REQUIRED WORK: Ignoring the images, restate the records below word for word.

[SUPPLIED MATERIAL Boundary: Start]

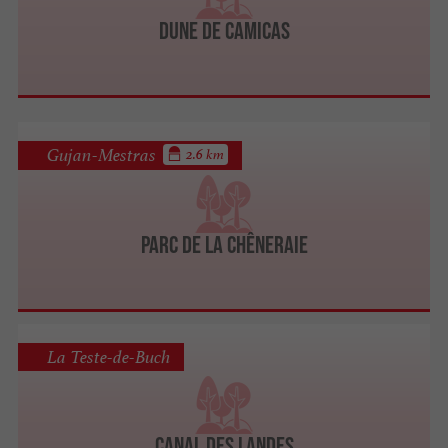
Dune de Camicas
Gujan-Mestras
2.6 km
Parc de la Chêneraie
La Teste-de-Buch
Canal des Landes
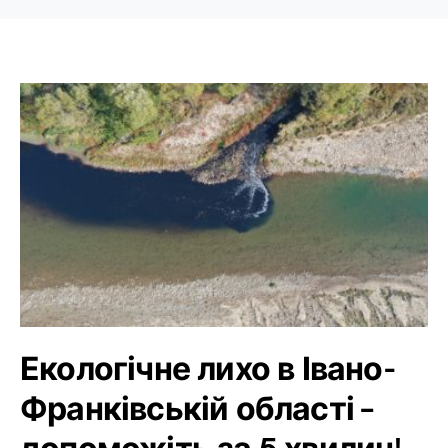
Екологічне лихо в Івано-
Франківській області –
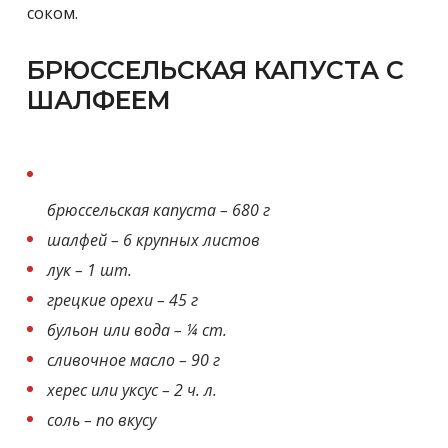
соком.
БРЮССЕЛЬСКАЯ КАПУСТА С
ШАЛФЕЕМ
брюссельская капуста – 680 г
шалфей – 6 крупных листов
лук – 1 шт.
грецкие орехи – 45 г
бульон или вода – ¼ ст.
сливочное масло – 90 г
херес или уксус – 2 ч. л.
соль – по вкусу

[SUPPLIED MATERIAL Boundary: End]

TASK SOLUTION:
Dune de Camicas
Gujan-Mestras
2.6 km
Parc de la Chêneraie
La Teste-de-Buch
Canal des Landes
Екологічне лихо в Івано-
Франківській області –
соком.
БРЮССЕЛЬСКАЯ КАПУСТА С
ШАЛФЕЕМ
брюссельская капуста – 680 г
шалфей – 6 крупных листов
лук – 1 шт.
грецкие орехи – 45 г
бульон или вода – ¼ ст.
сливочное масло – 90 г
херес или уксус – 2 ч. л.
соль – по вкусу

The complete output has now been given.